Chapter 3, entitled "Social Optimality, Externality and Contract Damage Remedies", discusses, in the domains of contract laws and contract theories, the effects of various rules of remedy on investment efficiencies when externality exists in a bilateral buyer-seller relationship. Existence of externality would alter the effectiveness of various damage remedy rules as employed in contract laws, such as rules of specific performance (SP), expected damage (ED) and reliance damage (RD), in inducing efficient reliance investments in bilateral buyer-seller relationship. Specifically, we show that specific performance rule and expected damage rule do not necessarily dominate one another when the buyer discounts on the resalable product. If different remedy rules are employed, product resalability will alter the status quo conditions of the parties when renegotiation is deemed to be necessary to improve ex post efficiency, which in turn will affect the reliance investment incentives ex ante.

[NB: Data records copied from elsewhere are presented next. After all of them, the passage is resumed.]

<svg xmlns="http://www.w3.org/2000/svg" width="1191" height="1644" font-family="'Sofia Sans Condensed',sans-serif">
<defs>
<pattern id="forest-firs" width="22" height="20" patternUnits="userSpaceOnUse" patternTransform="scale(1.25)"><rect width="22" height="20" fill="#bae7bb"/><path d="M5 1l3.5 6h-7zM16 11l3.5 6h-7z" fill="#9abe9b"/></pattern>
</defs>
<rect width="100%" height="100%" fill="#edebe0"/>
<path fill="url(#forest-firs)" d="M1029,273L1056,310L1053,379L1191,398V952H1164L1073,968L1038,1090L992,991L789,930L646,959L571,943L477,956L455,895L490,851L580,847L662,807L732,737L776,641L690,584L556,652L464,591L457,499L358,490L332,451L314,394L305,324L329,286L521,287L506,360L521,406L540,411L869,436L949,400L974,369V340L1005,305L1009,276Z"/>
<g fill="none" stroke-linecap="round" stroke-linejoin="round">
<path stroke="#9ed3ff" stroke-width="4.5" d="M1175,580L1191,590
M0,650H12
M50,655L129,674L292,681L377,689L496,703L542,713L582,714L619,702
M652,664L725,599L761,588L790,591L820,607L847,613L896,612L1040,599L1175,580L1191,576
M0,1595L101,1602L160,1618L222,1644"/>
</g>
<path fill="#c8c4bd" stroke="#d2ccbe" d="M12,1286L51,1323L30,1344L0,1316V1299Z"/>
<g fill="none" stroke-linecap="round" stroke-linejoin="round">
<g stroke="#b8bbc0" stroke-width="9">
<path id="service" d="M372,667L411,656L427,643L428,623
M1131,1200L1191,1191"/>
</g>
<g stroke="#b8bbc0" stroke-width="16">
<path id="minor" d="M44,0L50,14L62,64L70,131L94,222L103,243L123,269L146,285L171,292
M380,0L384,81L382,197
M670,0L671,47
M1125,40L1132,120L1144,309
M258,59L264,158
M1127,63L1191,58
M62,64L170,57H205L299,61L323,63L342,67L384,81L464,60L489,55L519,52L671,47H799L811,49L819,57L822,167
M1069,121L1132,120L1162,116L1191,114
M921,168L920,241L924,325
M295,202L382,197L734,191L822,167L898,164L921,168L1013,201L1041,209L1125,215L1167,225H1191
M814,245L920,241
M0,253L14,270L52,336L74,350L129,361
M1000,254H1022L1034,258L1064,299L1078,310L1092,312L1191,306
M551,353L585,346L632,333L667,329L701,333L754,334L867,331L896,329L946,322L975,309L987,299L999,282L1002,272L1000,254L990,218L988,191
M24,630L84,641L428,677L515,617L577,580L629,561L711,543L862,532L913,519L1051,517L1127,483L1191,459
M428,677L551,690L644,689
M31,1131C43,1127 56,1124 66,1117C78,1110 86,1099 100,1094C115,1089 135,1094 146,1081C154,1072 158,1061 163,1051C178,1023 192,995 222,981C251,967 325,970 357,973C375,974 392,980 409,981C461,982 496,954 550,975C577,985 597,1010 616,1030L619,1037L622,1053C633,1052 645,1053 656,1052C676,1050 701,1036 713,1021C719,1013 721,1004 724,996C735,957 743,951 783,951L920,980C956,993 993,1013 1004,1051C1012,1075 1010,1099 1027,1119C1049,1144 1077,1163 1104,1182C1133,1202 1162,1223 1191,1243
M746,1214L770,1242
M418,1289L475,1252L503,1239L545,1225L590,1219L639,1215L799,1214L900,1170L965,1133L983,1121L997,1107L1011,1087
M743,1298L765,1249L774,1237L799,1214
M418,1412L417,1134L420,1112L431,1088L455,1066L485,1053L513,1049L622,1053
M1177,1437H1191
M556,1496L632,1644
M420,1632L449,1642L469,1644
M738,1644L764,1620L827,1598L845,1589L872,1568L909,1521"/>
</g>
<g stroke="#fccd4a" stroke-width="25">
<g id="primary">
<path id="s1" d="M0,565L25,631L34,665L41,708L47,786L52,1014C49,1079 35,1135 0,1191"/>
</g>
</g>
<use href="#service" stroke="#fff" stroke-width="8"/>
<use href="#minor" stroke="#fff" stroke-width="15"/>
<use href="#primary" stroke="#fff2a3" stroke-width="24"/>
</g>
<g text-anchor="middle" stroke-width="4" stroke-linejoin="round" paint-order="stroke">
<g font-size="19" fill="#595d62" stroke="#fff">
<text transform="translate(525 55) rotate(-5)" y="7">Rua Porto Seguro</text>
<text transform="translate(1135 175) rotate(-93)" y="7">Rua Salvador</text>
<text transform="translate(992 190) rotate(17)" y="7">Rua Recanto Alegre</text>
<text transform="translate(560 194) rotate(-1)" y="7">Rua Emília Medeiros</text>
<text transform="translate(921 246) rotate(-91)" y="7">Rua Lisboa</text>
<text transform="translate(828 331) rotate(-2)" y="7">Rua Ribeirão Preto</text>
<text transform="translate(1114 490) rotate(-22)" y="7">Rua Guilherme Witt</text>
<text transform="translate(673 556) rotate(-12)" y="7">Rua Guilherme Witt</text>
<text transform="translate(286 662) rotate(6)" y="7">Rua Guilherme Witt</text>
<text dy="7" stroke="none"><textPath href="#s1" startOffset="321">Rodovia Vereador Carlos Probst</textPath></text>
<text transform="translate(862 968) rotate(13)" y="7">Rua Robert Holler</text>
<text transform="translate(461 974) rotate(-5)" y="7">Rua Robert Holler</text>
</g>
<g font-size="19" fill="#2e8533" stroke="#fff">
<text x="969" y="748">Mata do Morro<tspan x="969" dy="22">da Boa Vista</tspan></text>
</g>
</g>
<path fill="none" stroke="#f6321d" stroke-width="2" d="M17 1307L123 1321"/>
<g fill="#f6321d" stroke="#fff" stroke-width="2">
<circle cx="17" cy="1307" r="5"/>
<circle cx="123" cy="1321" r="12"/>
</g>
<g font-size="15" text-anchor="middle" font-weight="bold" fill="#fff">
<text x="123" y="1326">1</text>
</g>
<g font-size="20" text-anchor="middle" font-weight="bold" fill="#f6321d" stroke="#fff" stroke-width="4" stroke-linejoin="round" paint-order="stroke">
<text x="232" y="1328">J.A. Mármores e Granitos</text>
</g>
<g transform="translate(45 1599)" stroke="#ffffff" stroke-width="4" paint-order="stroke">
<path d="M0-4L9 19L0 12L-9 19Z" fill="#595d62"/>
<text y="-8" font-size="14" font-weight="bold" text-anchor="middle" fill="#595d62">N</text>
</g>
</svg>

Effects of renegotiation on reliance investment and social welfare are studied under different remedy rules. Based on the extent of the resalability of the underlying product, the article gives guidance on optimal remedy rule choices to govern the contractual relationships under different trading scenarios.

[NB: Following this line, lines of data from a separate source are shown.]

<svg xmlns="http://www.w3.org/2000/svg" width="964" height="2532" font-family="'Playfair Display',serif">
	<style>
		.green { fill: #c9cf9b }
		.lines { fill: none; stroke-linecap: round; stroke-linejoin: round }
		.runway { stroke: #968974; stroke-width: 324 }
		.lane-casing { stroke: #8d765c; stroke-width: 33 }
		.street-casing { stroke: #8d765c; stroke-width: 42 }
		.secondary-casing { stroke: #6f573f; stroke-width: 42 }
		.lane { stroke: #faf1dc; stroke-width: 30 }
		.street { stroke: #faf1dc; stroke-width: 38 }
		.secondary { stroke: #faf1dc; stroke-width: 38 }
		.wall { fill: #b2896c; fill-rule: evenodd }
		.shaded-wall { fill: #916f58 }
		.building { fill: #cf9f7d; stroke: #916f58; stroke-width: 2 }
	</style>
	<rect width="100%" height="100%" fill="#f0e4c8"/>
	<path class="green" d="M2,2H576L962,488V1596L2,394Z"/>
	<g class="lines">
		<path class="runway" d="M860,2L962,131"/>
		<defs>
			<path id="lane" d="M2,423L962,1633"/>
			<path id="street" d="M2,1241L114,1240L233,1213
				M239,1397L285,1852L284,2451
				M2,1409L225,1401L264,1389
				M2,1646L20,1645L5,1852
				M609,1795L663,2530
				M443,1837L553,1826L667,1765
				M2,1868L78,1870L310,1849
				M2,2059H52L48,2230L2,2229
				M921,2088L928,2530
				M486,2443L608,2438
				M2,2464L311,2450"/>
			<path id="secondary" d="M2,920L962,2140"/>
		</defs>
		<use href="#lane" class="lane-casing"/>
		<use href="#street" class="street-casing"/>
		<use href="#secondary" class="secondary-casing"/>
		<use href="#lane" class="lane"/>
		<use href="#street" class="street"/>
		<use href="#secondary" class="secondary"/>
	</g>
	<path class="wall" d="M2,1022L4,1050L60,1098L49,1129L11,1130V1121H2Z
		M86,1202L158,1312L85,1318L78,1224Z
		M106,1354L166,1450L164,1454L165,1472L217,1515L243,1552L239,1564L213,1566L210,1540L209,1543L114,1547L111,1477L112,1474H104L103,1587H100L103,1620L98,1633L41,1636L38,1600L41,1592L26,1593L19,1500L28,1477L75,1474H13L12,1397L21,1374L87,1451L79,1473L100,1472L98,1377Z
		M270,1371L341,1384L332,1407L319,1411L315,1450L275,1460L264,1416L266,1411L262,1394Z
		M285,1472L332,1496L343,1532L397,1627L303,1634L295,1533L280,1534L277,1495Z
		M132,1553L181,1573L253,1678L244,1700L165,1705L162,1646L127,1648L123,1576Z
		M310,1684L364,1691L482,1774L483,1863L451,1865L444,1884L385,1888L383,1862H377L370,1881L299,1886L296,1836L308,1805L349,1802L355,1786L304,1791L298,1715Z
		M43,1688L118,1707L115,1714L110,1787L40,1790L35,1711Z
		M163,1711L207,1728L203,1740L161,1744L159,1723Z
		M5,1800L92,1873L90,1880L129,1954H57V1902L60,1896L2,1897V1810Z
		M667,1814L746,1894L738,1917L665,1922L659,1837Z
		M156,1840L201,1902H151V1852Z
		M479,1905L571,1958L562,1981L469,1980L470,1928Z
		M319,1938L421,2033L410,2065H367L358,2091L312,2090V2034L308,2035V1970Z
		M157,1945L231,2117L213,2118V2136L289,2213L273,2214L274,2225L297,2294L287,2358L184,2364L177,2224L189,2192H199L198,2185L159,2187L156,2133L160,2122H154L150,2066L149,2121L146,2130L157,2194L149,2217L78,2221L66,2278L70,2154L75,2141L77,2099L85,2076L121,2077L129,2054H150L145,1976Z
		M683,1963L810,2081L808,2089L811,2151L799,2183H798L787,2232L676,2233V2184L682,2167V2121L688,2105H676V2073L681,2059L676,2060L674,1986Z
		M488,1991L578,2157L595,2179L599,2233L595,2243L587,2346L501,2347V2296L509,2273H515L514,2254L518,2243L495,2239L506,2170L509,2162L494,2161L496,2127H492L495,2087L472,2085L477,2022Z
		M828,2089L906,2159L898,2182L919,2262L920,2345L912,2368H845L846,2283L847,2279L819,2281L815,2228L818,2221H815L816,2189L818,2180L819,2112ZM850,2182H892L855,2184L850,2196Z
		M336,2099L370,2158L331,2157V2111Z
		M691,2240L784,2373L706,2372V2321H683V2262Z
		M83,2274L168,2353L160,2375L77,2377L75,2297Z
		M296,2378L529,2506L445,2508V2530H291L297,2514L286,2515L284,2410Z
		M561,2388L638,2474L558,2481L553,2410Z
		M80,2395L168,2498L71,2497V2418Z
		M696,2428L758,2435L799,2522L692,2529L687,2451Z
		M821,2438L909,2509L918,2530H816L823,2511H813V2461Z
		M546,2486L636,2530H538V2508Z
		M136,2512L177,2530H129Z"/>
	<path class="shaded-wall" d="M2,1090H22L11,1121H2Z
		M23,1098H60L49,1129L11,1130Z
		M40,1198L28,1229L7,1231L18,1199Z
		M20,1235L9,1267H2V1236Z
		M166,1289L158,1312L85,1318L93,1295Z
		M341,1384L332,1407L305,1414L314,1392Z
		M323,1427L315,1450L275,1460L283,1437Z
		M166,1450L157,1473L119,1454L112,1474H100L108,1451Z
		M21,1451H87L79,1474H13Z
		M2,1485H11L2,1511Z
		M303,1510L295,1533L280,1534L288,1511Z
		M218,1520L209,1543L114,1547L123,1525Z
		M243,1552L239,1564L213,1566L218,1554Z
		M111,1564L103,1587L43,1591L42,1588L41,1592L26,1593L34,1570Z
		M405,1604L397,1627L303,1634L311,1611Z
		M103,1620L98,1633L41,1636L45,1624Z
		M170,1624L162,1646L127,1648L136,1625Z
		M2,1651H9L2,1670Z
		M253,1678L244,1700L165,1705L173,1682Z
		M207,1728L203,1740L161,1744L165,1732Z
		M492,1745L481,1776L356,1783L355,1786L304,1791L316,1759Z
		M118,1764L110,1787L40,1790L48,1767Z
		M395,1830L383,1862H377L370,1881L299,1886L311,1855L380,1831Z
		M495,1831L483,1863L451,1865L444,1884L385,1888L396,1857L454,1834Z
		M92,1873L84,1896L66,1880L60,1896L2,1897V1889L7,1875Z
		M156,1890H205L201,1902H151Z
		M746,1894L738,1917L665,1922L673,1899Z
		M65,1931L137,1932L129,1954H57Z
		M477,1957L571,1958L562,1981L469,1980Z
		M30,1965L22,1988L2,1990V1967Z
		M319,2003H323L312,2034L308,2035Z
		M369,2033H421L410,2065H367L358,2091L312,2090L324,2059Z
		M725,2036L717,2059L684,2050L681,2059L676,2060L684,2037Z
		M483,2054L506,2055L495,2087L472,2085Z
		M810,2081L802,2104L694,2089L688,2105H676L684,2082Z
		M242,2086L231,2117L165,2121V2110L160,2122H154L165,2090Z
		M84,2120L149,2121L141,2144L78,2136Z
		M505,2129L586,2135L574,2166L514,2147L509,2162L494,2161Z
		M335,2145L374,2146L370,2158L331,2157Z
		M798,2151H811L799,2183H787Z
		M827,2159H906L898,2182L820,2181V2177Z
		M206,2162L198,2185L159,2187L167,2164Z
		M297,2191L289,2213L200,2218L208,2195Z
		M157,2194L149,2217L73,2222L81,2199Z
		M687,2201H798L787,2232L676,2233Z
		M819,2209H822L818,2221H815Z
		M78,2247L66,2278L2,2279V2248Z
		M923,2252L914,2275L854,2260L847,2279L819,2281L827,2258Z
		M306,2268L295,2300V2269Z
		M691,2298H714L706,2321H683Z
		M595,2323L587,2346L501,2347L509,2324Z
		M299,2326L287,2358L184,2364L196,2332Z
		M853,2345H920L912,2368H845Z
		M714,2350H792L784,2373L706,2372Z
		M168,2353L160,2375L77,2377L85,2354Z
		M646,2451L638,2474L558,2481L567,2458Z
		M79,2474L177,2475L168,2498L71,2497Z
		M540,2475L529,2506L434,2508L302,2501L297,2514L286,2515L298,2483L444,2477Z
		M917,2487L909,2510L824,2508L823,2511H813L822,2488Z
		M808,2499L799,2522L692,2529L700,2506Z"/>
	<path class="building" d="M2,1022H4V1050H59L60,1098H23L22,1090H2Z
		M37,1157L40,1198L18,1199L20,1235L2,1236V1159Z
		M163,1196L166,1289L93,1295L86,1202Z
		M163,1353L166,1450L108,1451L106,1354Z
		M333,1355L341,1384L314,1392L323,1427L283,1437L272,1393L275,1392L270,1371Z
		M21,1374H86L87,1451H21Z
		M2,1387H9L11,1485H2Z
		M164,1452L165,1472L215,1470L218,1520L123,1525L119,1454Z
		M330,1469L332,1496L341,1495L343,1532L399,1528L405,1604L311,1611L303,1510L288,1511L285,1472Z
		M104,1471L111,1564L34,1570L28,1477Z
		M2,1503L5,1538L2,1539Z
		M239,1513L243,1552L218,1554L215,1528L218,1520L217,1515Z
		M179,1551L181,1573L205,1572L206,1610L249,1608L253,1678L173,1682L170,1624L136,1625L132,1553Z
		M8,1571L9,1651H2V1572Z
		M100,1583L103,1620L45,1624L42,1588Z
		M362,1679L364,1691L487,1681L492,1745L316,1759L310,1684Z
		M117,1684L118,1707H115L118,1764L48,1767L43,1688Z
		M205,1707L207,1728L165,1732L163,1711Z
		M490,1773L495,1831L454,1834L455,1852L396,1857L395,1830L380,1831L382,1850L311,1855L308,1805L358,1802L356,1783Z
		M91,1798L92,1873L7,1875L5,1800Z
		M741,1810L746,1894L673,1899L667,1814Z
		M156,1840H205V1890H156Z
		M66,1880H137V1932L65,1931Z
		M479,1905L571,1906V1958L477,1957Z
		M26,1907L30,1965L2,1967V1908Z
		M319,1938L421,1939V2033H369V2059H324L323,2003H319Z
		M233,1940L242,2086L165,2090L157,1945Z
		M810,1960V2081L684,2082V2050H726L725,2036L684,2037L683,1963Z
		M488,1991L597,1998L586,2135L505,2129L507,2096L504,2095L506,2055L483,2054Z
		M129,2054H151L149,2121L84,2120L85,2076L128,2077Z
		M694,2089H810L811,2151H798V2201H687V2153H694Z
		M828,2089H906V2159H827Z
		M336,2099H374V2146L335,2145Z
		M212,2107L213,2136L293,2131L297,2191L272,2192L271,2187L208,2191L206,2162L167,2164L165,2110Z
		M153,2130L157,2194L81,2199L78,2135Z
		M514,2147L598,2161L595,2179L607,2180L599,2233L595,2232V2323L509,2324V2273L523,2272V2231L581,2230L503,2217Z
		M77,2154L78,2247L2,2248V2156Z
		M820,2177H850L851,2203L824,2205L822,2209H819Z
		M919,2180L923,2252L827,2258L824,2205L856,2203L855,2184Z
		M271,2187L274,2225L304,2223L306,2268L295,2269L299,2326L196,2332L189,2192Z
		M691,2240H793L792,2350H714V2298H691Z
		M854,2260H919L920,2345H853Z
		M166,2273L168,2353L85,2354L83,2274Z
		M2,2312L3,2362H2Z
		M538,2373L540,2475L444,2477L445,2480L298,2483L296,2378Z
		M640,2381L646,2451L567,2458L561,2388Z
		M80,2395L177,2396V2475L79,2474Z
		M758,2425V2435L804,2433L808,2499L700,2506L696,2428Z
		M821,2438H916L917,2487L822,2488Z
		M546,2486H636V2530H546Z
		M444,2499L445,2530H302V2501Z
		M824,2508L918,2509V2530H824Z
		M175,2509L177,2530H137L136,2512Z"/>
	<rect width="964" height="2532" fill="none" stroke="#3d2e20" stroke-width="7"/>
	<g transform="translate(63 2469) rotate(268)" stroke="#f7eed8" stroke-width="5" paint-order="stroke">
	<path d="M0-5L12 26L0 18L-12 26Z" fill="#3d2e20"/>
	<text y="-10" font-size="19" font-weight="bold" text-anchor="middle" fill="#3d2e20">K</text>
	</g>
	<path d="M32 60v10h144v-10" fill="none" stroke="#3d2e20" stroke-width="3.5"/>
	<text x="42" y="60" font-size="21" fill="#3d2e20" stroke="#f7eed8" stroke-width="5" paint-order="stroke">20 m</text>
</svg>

Chapter 4, entitled "Effects of Piracy Market on Monopolistic Pricing Strategies", illustrates the effects of piracy market on the producer's pricing strategy and the social welfare in a framework in which the pirate, the producer and the heterogeneous consumers interact strategically. Price competition between the producer and the pirate is investigated in a two-period model to capture the idea of the preemptive power of the producer, in the sense that piracy activity generally lags the product marketing activity of the producer and renders the latter a temporary monopolistic power. Our findings show that, by introducing the preemptive power of the producer, the pirate will play an important leveraging role in reallocating between the consumers and the producer the social welfare surplus resulted from the entry of the pirate who only captures a relatively small portion of the surplus in comparison with that of the consumers and the producer, as partially justified by the empirical works in the literature. When the pirated product is a close substitute of the original one, the pirate would tend to lower the quality of the pirated product, thus lowering the valuation expectation of the consumers on the pirated product, even though the pirate possesses the capability or copying techniques to make it with higher quality. Moreover, when network externality exists in the market, the pirate will choose an optimal quality parameter, which is a decreasing function of the externality parameter. Effects of network externality on the choice of preventative measures by the producer are also discussed.